Bad Cop: And you’re breaking the fourth wall. You’re not supposed to do that. What am I supposed to do? I complained about the sound. The blues medley left me cold. But I like this guy. Despite myself. Even this one. This next song is Nowhere Now. Sort of a twisted Chuck Berry kind of thing. I can’t figure it out for the life of me. Maybe it’s about America, all that “200 years of hoping, you’re not hoping anymore” stuff. What do you think?

Good Cop: That’s what I love about LJ’s songs, they draw you in and make you figure out what’s going on. Now this one’s easy, Blue Silence – they’re going to rock the hell out of this.

Bad Cop: And they do. And then they close with Barbed Wire Playpen, another Wall Street dungeoness crab scenario.

Good Cop: Ha ha funny.

Bad Cop: Couldn’t resist. And now we’re off to Otto’s.

Good Cop [about ten minutes later, at Otto’s Shrunken Head]: Holy shit, this place is packed. I haven’t seen Otto’s like this, maybe, ever.

Bad Cop: And we didn’t even get carded walking in.

Good Cop [laughs]: Nobody would ever card you.

Bad Cop: The doofus at the door, the skinhead, once chased me to the back and screamed at me until I showed him my I.D. This is recent, like, last year.

Good Cop: You can’t be serious.

Bad Cop: I’m completely serious. A guy at the bar saw the whole exchange, he came up to me afterward and said he couldn’t believe what he’d just witnessed.

Good Cop: I can’t either. But we’re here. And this band is great! What a cool doublebill it’s been, two venues, two great bands. That’s George Sempepos on lead guitar, I can’t see who’s playing bass or drums, and that’s Steve Antonakos on guitar too.

Bad Cop: They used to have an electric oud. Now that was wild. Psychedelic Greek surf music. I remember coming back from seeing them at the Blu Lounge in Williamsburg, this must have been around 2003 or so, completely shitfaced, this is at about four in the morning and I’m waiting forever at 14th Street for the F and I’d recorded the show so I pulled out my recorder and started blasting the Byzan-tones right there on the platform. And everybody was down with it.

Good Cop: You’re lucky you didn’t get arrested.

Bad Cop: Nobody arrests me!

Good Cop: OK. Now I can’t keep track of whether these songs are originals, or they’re psychedelic rock hits from Greece in the 1960s.

**What is being asked:** Copy word for word the part of the concert dialogue that begins with the words containing "Good Cop: That’s" and ends with "Ha ha funny.".

**Data shown:**
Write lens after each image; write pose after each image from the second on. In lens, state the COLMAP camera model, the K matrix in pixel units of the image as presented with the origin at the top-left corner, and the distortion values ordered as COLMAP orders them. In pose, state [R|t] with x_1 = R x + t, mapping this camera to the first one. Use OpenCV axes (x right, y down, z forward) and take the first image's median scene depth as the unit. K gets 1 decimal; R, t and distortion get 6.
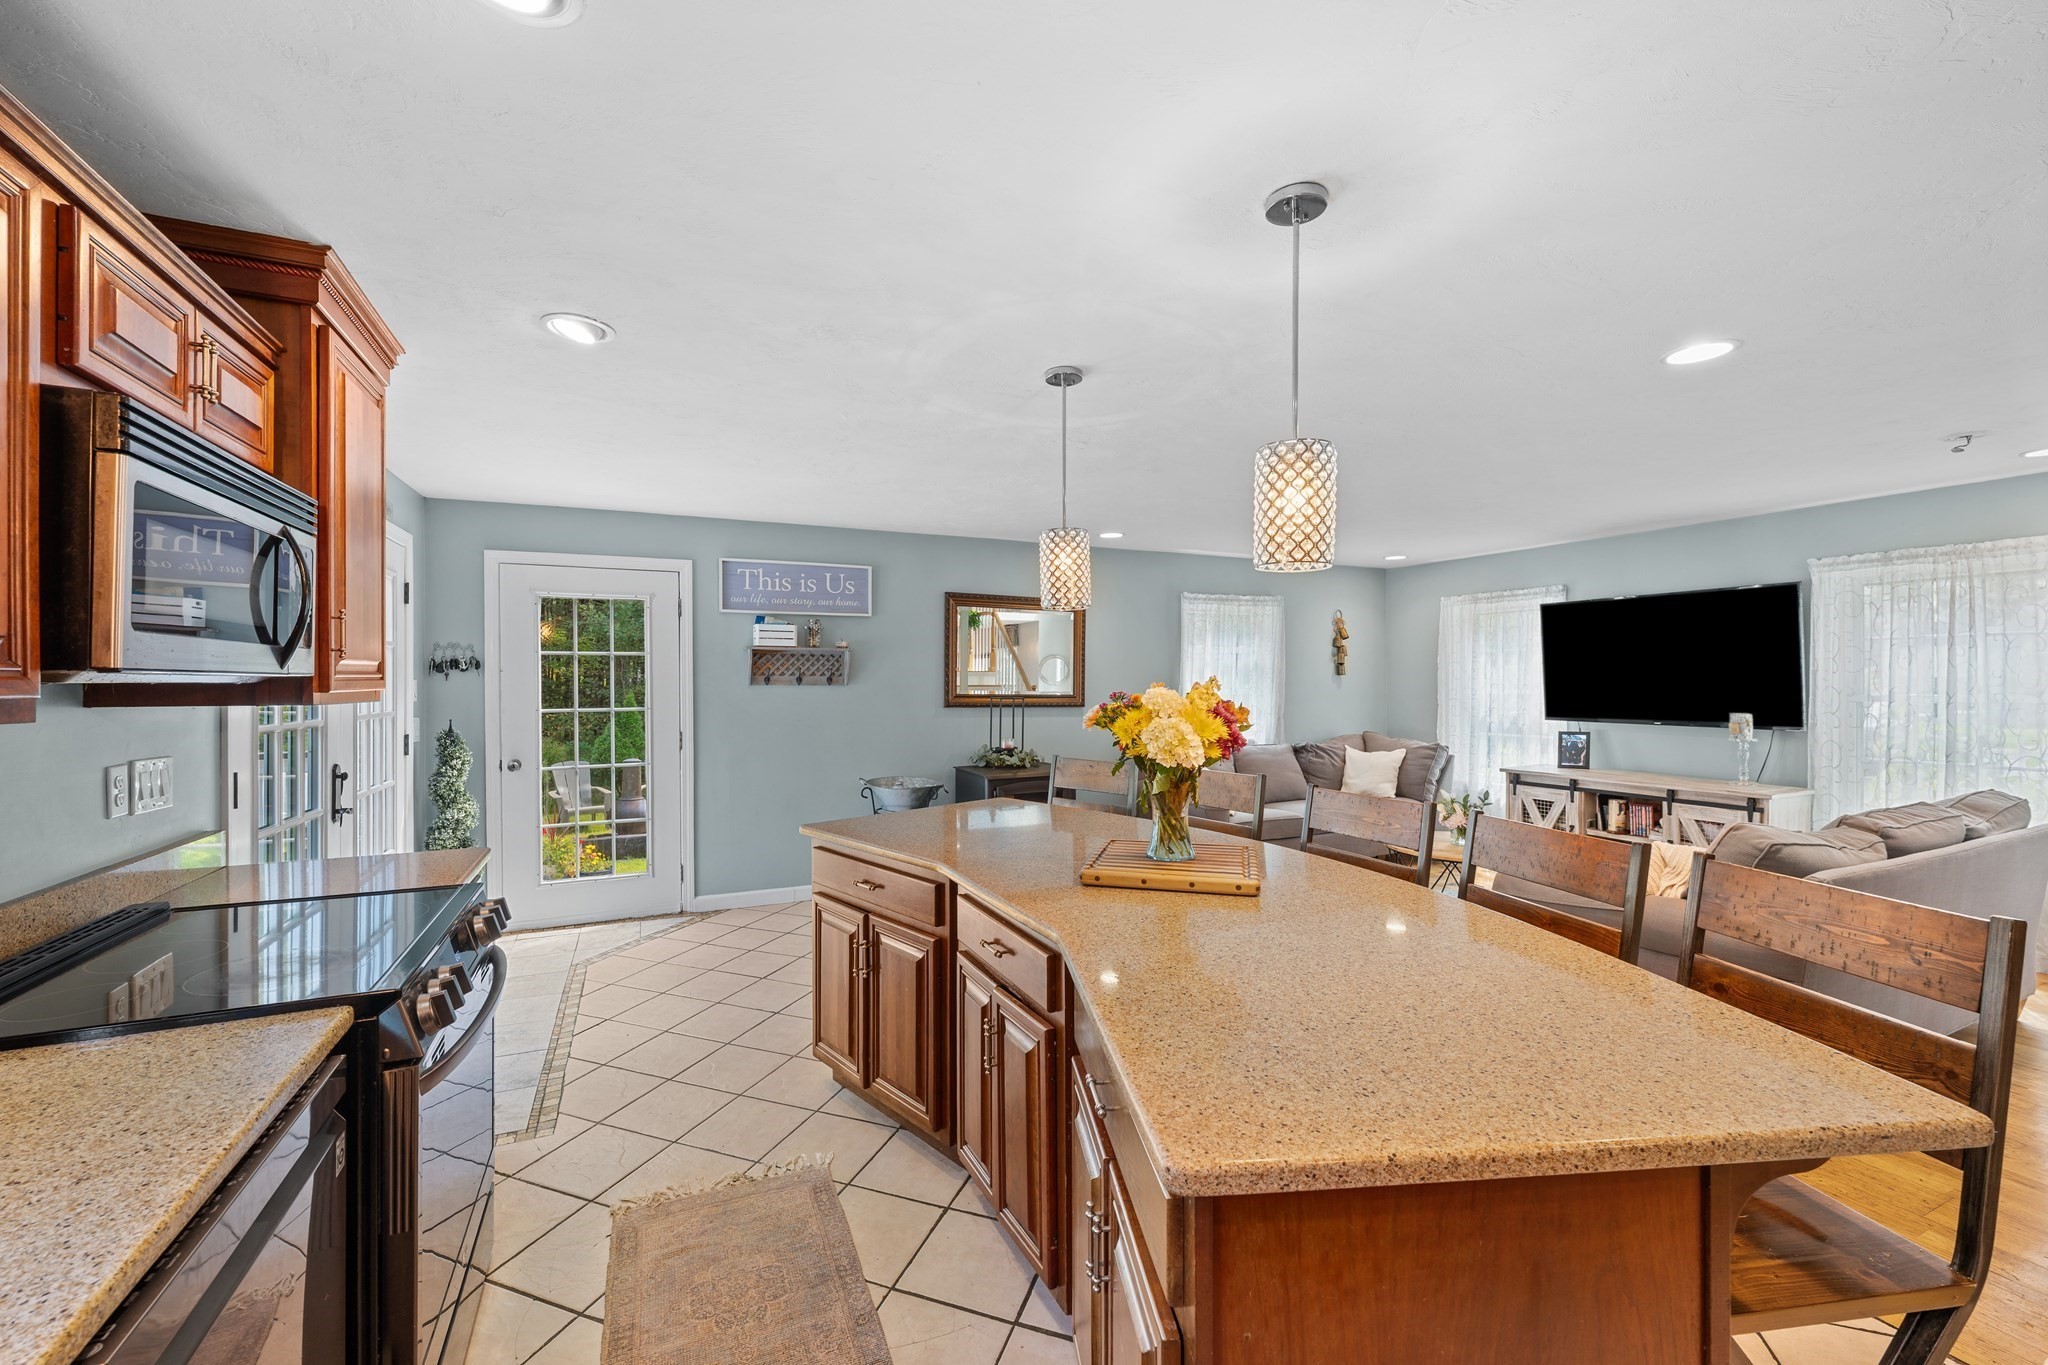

**Response to this exercise:**
Good Cop: That’s what I love about LJ’s songs, they draw you in and make you figure out what’s going on. Now this one’s easy, Blue Silence – they’re going to rock the hell out of this.

Bad Cop: And they do. And then they close with Barbed Wire Playpen, another Wall Street dungeoness crab scenario.

Good Cop: Ha ha funny.